PROMPT ▸ Reproduce every one of the rows below verbatim, line by line, without changing any character.

[Data entries]
-- Start --

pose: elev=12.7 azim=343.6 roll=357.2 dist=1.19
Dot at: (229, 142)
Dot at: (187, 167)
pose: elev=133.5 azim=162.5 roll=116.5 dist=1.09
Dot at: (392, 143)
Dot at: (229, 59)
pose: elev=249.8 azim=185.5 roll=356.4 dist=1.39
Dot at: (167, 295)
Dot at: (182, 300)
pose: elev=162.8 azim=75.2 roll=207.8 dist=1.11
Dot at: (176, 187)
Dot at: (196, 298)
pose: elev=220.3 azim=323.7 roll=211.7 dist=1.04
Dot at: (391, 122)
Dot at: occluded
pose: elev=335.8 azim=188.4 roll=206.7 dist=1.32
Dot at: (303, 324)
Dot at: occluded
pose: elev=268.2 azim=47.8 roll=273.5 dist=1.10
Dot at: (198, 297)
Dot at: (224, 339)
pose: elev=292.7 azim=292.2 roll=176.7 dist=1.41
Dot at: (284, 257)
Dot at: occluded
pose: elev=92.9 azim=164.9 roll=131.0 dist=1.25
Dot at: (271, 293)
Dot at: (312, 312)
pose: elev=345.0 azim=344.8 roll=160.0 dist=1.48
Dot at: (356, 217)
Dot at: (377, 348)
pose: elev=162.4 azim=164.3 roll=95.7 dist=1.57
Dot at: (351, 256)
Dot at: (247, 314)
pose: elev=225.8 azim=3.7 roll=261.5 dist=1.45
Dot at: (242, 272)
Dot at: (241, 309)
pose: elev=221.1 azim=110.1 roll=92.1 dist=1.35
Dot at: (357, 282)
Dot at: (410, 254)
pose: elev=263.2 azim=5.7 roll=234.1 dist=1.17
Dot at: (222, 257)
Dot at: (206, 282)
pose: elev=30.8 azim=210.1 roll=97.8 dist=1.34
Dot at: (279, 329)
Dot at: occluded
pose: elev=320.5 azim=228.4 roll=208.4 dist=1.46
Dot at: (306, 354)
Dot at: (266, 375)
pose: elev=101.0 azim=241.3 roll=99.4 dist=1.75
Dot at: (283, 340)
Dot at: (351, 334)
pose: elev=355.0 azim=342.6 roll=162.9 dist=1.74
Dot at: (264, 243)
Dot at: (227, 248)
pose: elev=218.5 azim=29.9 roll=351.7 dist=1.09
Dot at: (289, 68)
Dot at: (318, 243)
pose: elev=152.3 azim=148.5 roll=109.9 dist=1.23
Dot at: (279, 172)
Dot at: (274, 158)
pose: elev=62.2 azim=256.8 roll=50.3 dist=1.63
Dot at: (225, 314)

-- End --

EXERCISE OUTPUT ▸
pose: elev=12.7 azim=343.6 roll=357.2 dist=1.19
Dot at: (229, 142)
Dot at: (187, 167)
pose: elev=133.5 azim=162.5 roll=116.5 dist=1.09
Dot at: (392, 143)
Dot at: (229, 59)
pose: elev=249.8 azim=185.5 roll=356.4 dist=1.39
Dot at: (167, 295)
Dot at: (182, 300)
pose: elev=162.8 azim=75.2 roll=207.8 dist=1.11
Dot at: (176, 187)
Dot at: (196, 298)
pose: elev=220.3 azim=323.7 roll=211.7 dist=1.04
Dot at: (391, 122)
Dot at: occluded
pose: elev=335.8 azim=188.4 roll=206.7 dist=1.32
Dot at: (303, 324)
Dot at: occluded
pose: elev=268.2 azim=47.8 roll=273.5 dist=1.10
Dot at: (198, 297)
Dot at: (224, 339)
pose: elev=292.7 azim=292.2 roll=176.7 dist=1.41
Dot at: (284, 257)
Dot at: occluded
pose: elev=92.9 azim=164.9 roll=131.0 dist=1.25
Dot at: (271, 293)
Dot at: (312, 312)
pose: elev=345.0 azim=344.8 roll=160.0 dist=1.48
Dot at: (356, 217)
Dot at: (377, 348)
pose: elev=162.4 azim=164.3 roll=95.7 dist=1.57
Dot at: (351, 256)
Dot at: (247, 314)
pose: elev=225.8 azim=3.7 roll=261.5 dist=1.45
Dot at: (242, 272)
Dot at: (241, 309)
pose: elev=221.1 azim=110.1 roll=92.1 dist=1.35
Dot at: (357, 282)
Dot at: (410, 254)
pose: elev=263.2 azim=5.7 roll=234.1 dist=1.17
Dot at: (222, 257)
Dot at: (206, 282)
pose: elev=30.8 azim=210.1 roll=97.8 dist=1.34
Dot at: (279, 329)
Dot at: occluded
pose: elev=320.5 azim=228.4 roll=208.4 dist=1.46
Dot at: (306, 354)
Dot at: (266, 375)
pose: elev=101.0 azim=241.3 roll=99.4 dist=1.75
Dot at: (283, 340)
Dot at: (351, 334)
pose: elev=355.0 azim=342.6 roll=162.9 dist=1.74
Dot at: (264, 243)
Dot at: (227, 248)
pose: elev=218.5 azim=29.9 roll=351.7 dist=1.09
Dot at: (289, 68)
Dot at: (318, 243)
pose: elev=152.3 azim=148.5 roll=109.9 dist=1.23
Dot at: (279, 172)
Dot at: (274, 158)
pose: elev=62.2 azim=256.8 roll=50.3 dist=1.63
Dot at: (225, 314)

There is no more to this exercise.